Tiga tahun berselang, PT Combiphar berhasil melakukan transformasi perusahaan dari perusahaan obat generik menuju perusahaan consumer healthcare. Tahun depan, perusahaan akan meningkatkan portofolio produk preventifnya.
Sejak Michael Wanandi, CEO PT Combiphar mengambilalih pimpinan pada tahun 2011, keputusan yang tak lazim diambil perusahaan. Dengan pemain farmasi yang berjumlah 240 perusahaan, baik local maupun multinasional, membuat pasar farmasi terfragmentasi pada obat-obat yang bersifat kuratif, baik ethical maupun OTC.
Belum lagi, pada tahun 2011, wacana BPJS mengemuka. Asuransi nasional bersifat wajib itu di satu sisi membantu masyarakat untuk memperoleh akses kesehatan. Di sisi lain, BPJS menjadi single buyer untuk kebutuhan obat, yang membuat perusahaan farmasi yang ikut serta dalam BPJS harus memberikan harga serendah mungkin.
“Saat itu, saya berpikir mau kemana saya membawa perusahaan ini?
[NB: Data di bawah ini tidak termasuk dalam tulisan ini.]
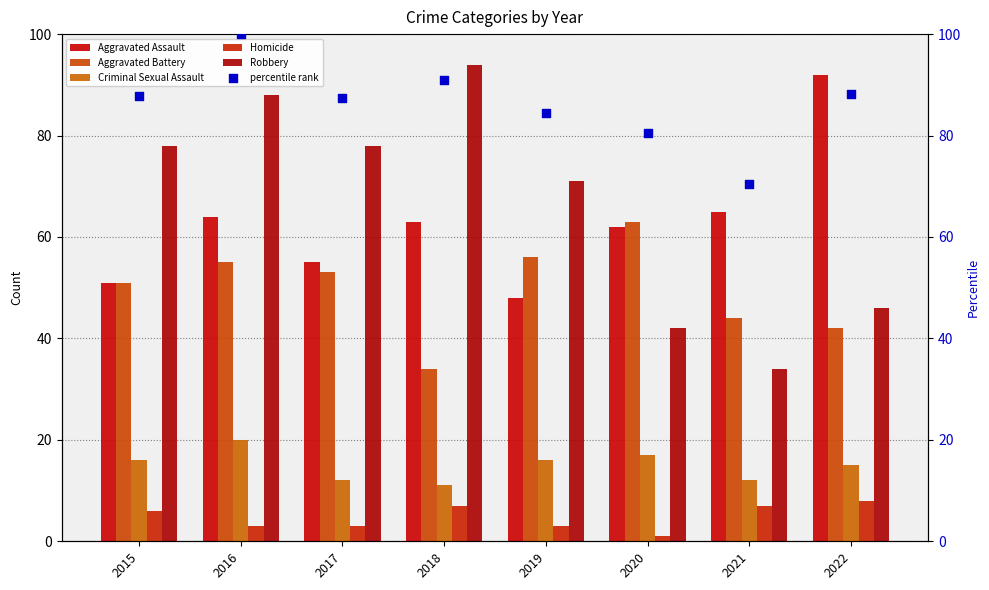

Is the value of Aggravated Assault at 2018 greater than the value of percentile rank at 2016?

No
Dimana competitive advantage dari perusahaan jika harus menjadi cost driver?.” Ujar Michael mengenang awal-awal transformasi perusahaannya.
Pasalnya, aku Michael, menjadi cost driver itu sulit. Sebab, bahan baku industri farmasi masih diimpor dari Tiongkok dan India. Sementara itu, nilai tukar rupiah terhadap dollar AS masih volatile.
Ditambah lagi dengan inflasi dan Upah Minimum Provinsi yang terus bergerak naik. Hal-hal di atas membuat Combiphar berpikir ulang jika mesti harus jor-joran di BPJS.
Persaingan yang tidak sehat di bisnis obat generik meyakinkan Michael untuk mengubah positioning perusahaannya. “Ada pemikiran yang salah mengapa harga obat mahal? Seharusnya, kenapa tidak hidusp sehat dulu? Mengapa kalau sudah sakit, abru berobat?,” jelas pria kelahiran Zurich, 9 November 1968 ini.
Salah satu hal yang dilakukan Michael selama trasnformasi itu adalah bagaimana memperkenalkan kembali brand Combiphar kepada masyarakat. Sebab, berdasarkan survei yang dilakukannya, masyarakat lebih mengenal merek obat batuknya OBH Combi ketimbang Combiphar.
“Selama ini, dunia farmasi lebih dikenal oleh praktisi kesehatan, seperti dokter, perawat, atau apoteker. Maka itu, yang saya lakukan pertama kali adalah me-rebranding logo kita dengan warna ungu, warna yang unik untuk perusahaan farmasi. Sehingga, masyarakat lebih aware dengan Combiphar,” terangnya.
Selain perubahan logo, strategi komunikasi pun difokuskan pada perempuan. Menurut Michael, perempuan merupakan influencer yang dapat mempengaruhi lingkungan sekitarnya, seperti keluarga dan teman.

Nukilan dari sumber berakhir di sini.